Она смеется: «Пусть меняется!», имея в виду, что после урагана в Атлантике, когда
их яхта едва не потонула, такие перемены к лучшему. Как раз после того случая
Конюховы дали обет — поставить
церковь.
+— Кажется, что вы относитесь к океану как к живому существу, обладающему своим
разумом и волей…
— А это так и есть! Только нужно к нему все время присматриваться. Даже если
с цветком начать разговаривать, он к тебе потянется. Вот у меня на подоконнике
растет авокадо — я с ним беседую, как с человеком… То же и в океане. Если к нему
обращаться по-человечески, без фамильярности, то, может, он тебя и пощадит. Однажды
в ураган, я считаю, меня цветок спас — фиалка, которую перед плаванием мне Ирина
в каюту поставила. Я не за себя, а как бы за ее спасение молился. Но на самом-то
деле я прошу и боюсь за себя.
Хотя в молитвах прошу Бога пожалеть черепашек, что живут на яхте. Каждый ищет
свою лазейку, за что-то хватается. Так что нельзя зазнаваться! Я потому и в одну
из кругосветок не на яхте, а на весельной лодке пошел — чтобы не ставить рекорды,
а примириться с океаном.
+— Примириться или помериться?
— Именно примириться! Перед этим я перевернулся на яхте — один. И решил, что
завяжу с морем. А через год опять потянуло… И всю дорогу, когда я шел на веслах,
ветер дул ровно, из Сахары, только красной пылью трещину в палубе забило. Другие
яхтсмены шли до меня — то шквал, то штиль. А у меня — тихая прогулка.
+— Такое чувство, что вас в самом деле что-то хранит. Вы трижды переворачивались
в море, но каждый раз яхта всплывала как заговоренная.
— Один такой случай меня особенно поразил. Перед гонкой французские яхтсмены
сказали мне: «Твои паруса пошиты в знаменитой фирме, но вместо двух швов по краю
прострочен один. Кто-то схалтурил». Надо было везти их в мастерскую, а я поленился.
И вот шторм, яхта лежит, паруса ушли под воду, киль не может опуститься и выровнять
ее. Вдруг на глазах у меня шов рвется, вода стекает с парусов и яхта поднимается!
А если бы было два шва, как положено, она бы не встала. Это было 4 апреля 2000-го
— на Пасху, возле Антарктиды,
1200 миль от Тасмании. А первый раз в жизни я перевернулся в 1998 году в 300
милях от Чарльстона, возле Майами, — третье кругосветное плавание. Мне тогда
исполнилось 47 лет.
+— А что спасло, когда вы погибали в океане вместе с женой и сыном?

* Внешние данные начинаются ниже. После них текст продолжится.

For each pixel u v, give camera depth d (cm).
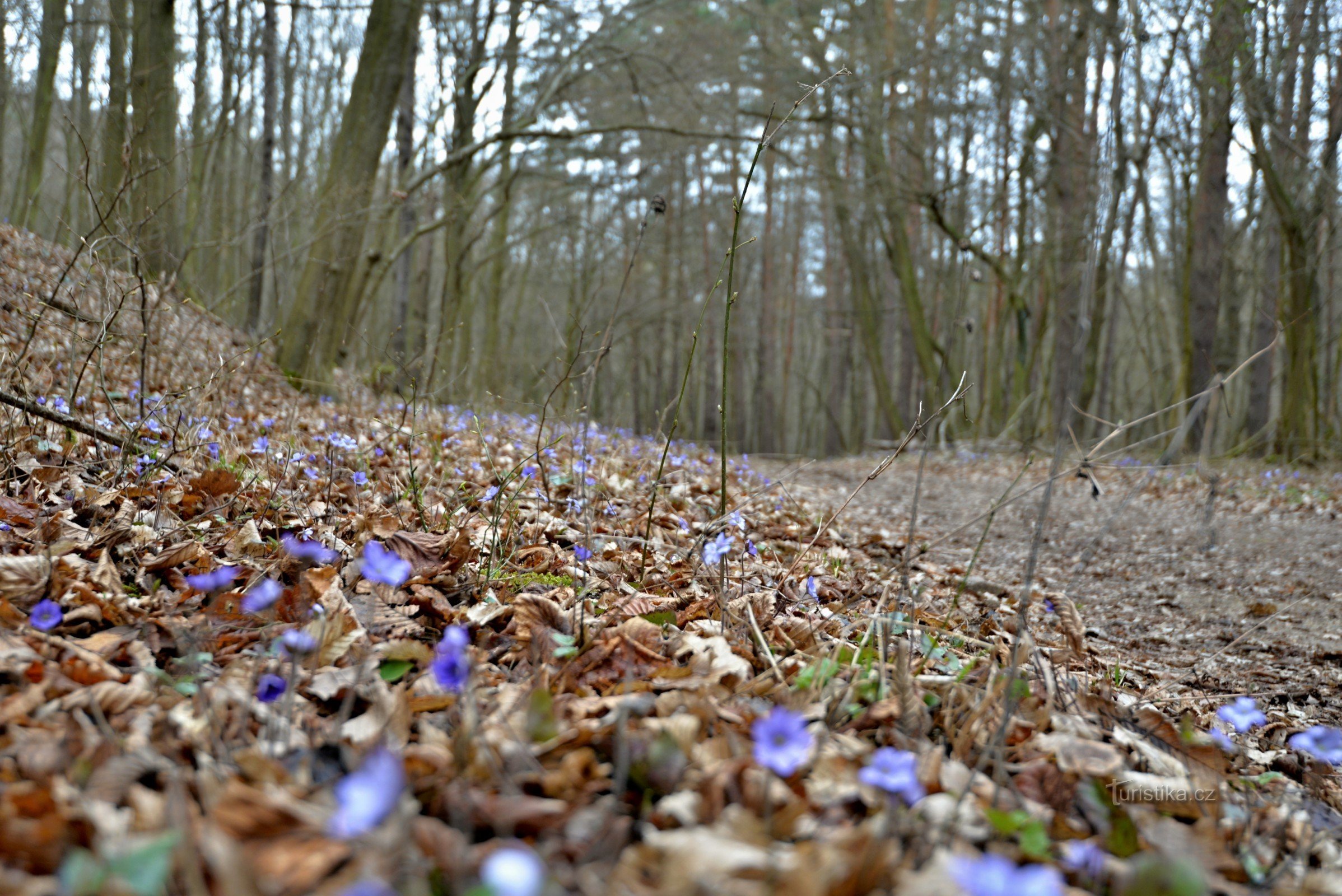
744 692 205
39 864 115
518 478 480
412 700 181
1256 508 984
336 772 156
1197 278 1526
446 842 119
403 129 1552
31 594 218
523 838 132
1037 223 2248
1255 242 1966
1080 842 140
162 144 938
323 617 204
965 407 259
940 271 2333
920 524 827
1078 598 556
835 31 2081
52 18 1310
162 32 950
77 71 1538
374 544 172
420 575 271
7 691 169
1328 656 432
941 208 1938
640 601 274
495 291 2098
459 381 862
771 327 3077
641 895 112
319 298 892
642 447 777
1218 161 1518
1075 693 235
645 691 198
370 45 949
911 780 125
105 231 470
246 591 242
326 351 893
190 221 974
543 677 198
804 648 252
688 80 1792
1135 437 1983
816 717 188
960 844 136
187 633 200
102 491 333
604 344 400
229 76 1252
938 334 2345
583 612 233
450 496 429
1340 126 1526
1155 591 585
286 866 110
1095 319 1844
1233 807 185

— В тот раз яхта начала ломаться от неправильной конструкции. И все из-за моего
замысла. Никто раньше не строил яхту для одиночки длиной 25 метров, максимум
— 18. А я захотел, и мне сделали. Ну и мачту, соответственно. От ветра и качки
мачта начала гнуться, по корпусу пошли трещины. А это было там, где погиб «Титаник»,
— холодина, айсберги. Четыре дня нужно пароходу, чтобы дойти туда — в центр океана…
Если бы у нас киль отвалился, мы бы в одну секунду перевернулись. Потом в один
ремонт пришлось вбухать 400
тысяч евро! И сейчас единственное слабое место моего катамарана — опять мачта.
Она слишком высокая и тонкая. А ведь мачта — это жизнь. В ней 35 метров высоты
и громадная парусность. Такая махина! Перед плаванием ее настраивают, как скрипку…
+— После того случая и решили поставить часовню?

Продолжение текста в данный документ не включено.